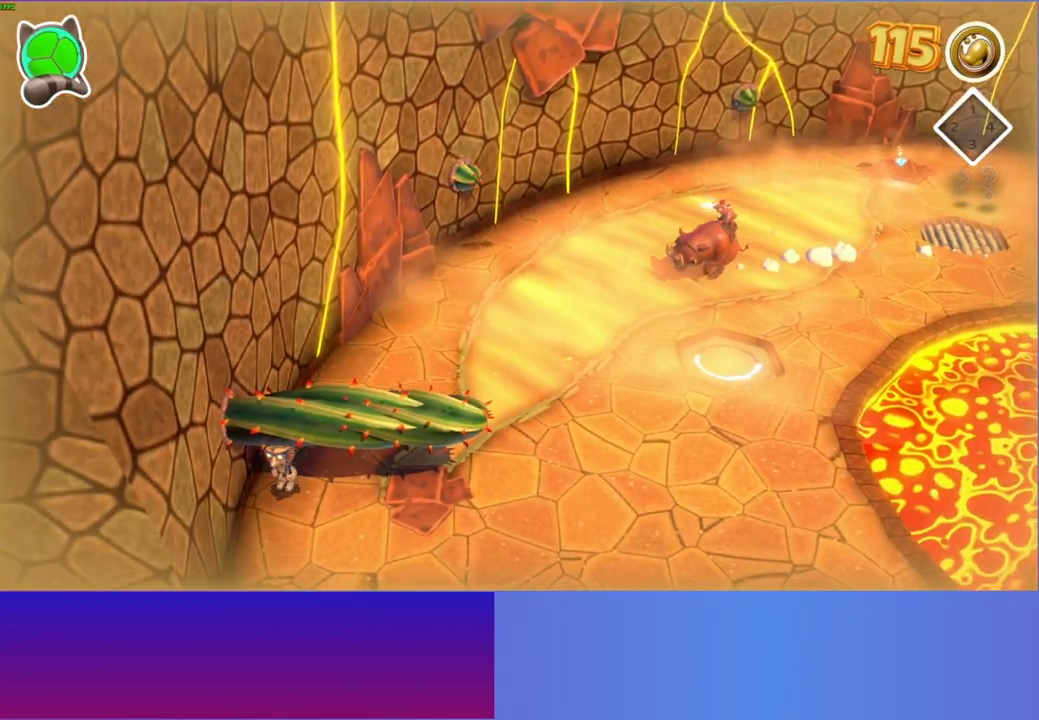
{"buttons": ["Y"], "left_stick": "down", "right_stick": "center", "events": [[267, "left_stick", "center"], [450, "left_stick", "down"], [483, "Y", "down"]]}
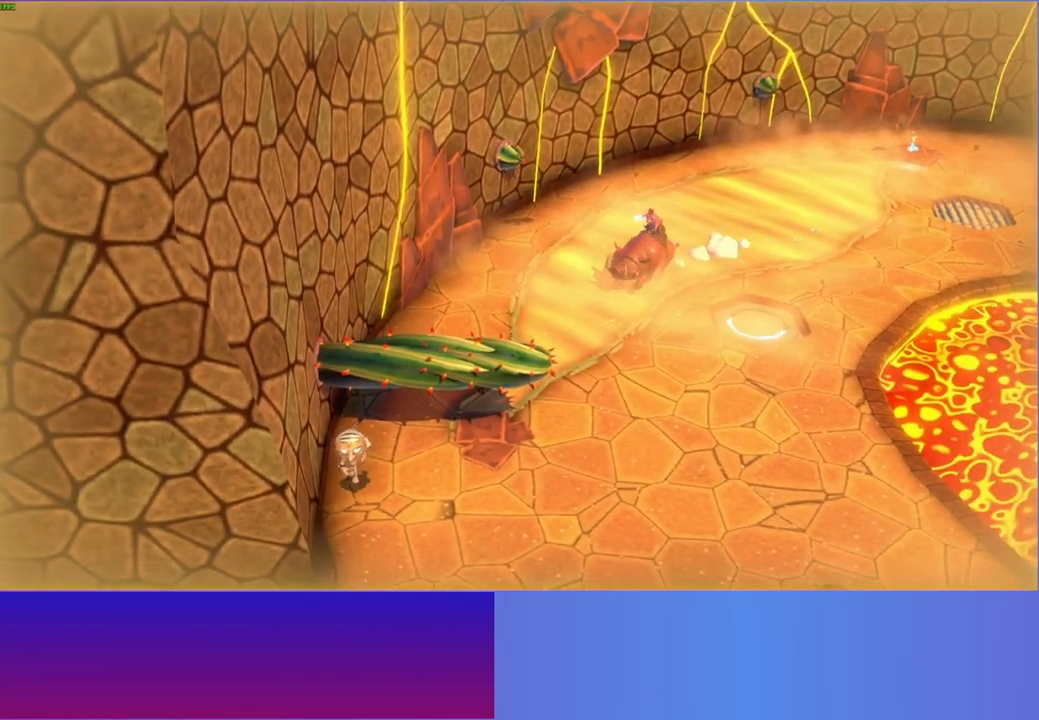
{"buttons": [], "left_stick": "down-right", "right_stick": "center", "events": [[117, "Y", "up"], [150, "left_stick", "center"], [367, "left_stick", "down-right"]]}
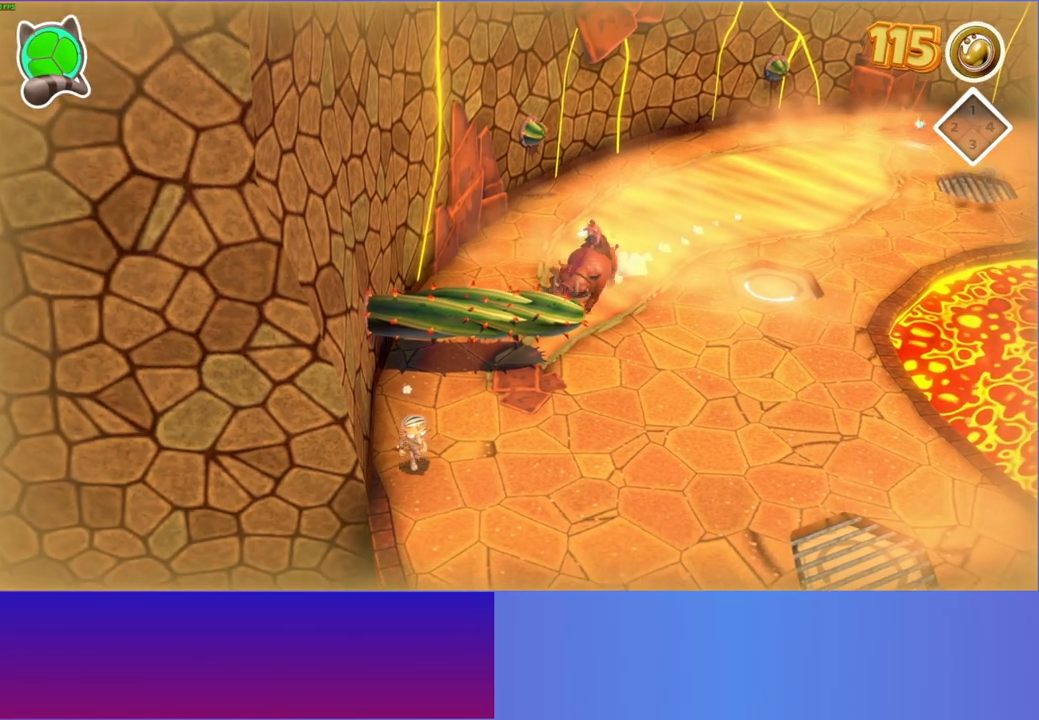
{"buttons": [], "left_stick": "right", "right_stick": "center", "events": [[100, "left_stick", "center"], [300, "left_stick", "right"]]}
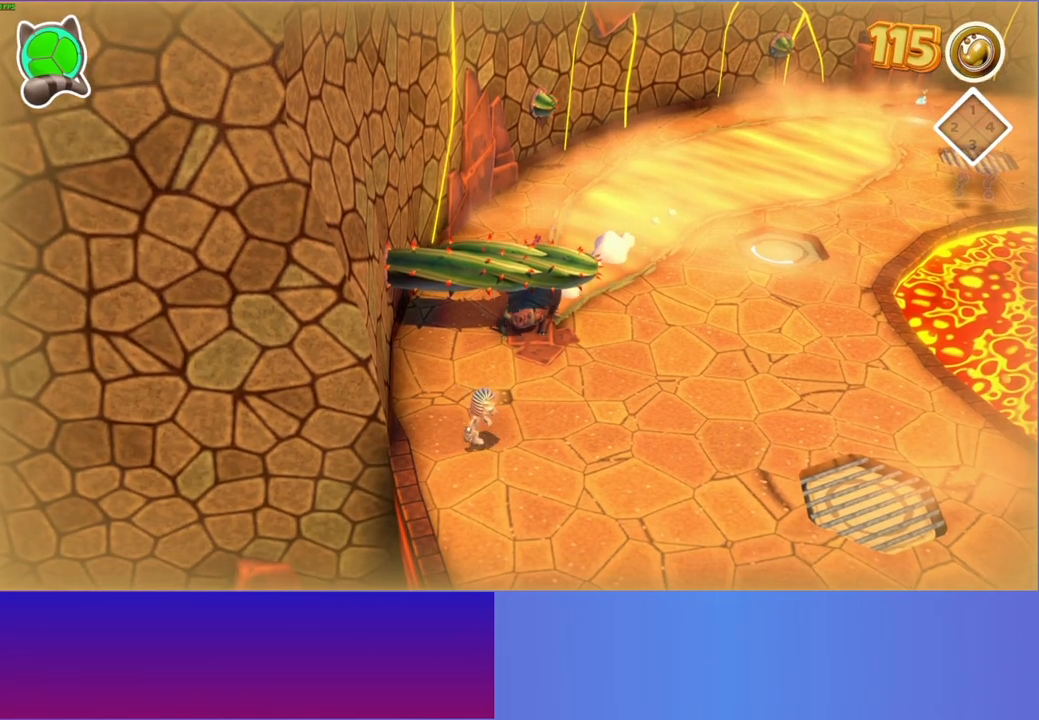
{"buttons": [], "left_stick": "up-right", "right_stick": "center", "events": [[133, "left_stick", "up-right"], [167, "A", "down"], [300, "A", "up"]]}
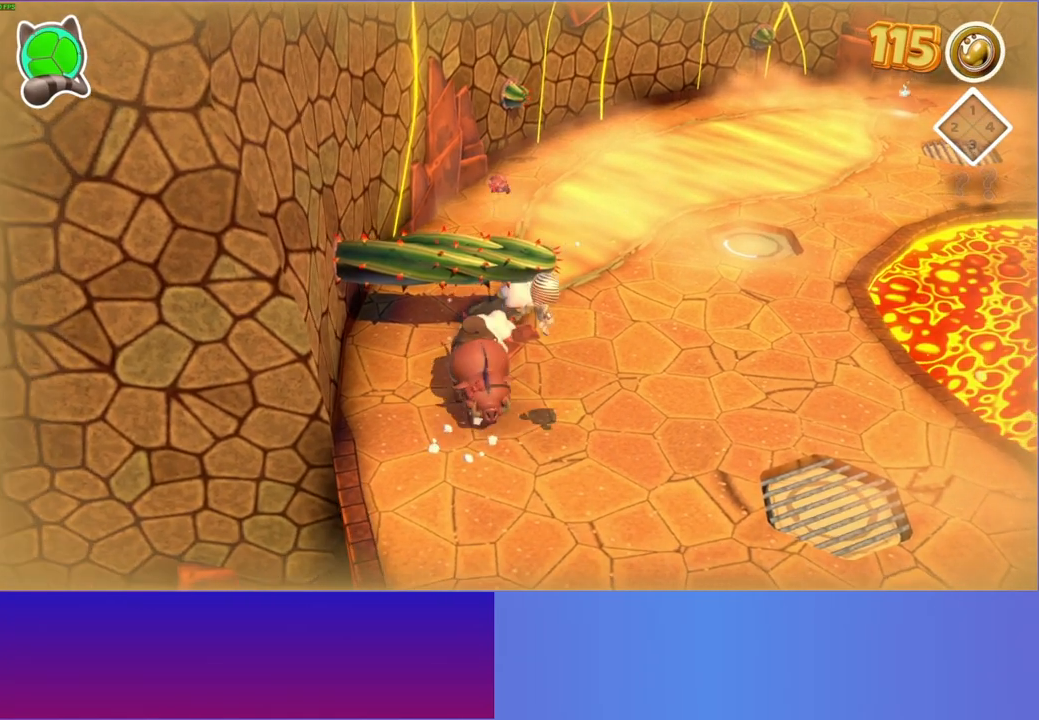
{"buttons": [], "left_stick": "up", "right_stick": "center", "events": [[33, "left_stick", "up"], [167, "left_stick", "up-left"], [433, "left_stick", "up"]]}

● What you will do:
The task calls for repeating each line above exactly while excluding the pictures.

● Answer to this exercise:
{"buttons": ["Y"], "left_stick": "down", "right_stick": "center", "events": [[267, "left_stick", "center"], [450, "left_stick", "down"], [483, "Y", "down"]]}
{"buttons": [], "left_stick": "down-right", "right_stick": "center", "events": [[117, "Y", "up"], [150, "left_stick", "center"], [367, "left_stick", "down-right"]]}
{"buttons": [], "left_stick": "right", "right_stick": "center", "events": [[100, "left_stick", "center"], [300, "left_stick", "right"]]}
{"buttons": [], "left_stick": "up-right", "right_stick": "center", "events": [[133, "left_stick", "up-right"], [167, "A", "down"], [300, "A", "up"]]}
{"buttons": [], "left_stick": "up", "right_stick": "center", "events": [[33, "left_stick", "up"], [167, "left_stick", "up-left"], [433, "left_stick", "up"]]}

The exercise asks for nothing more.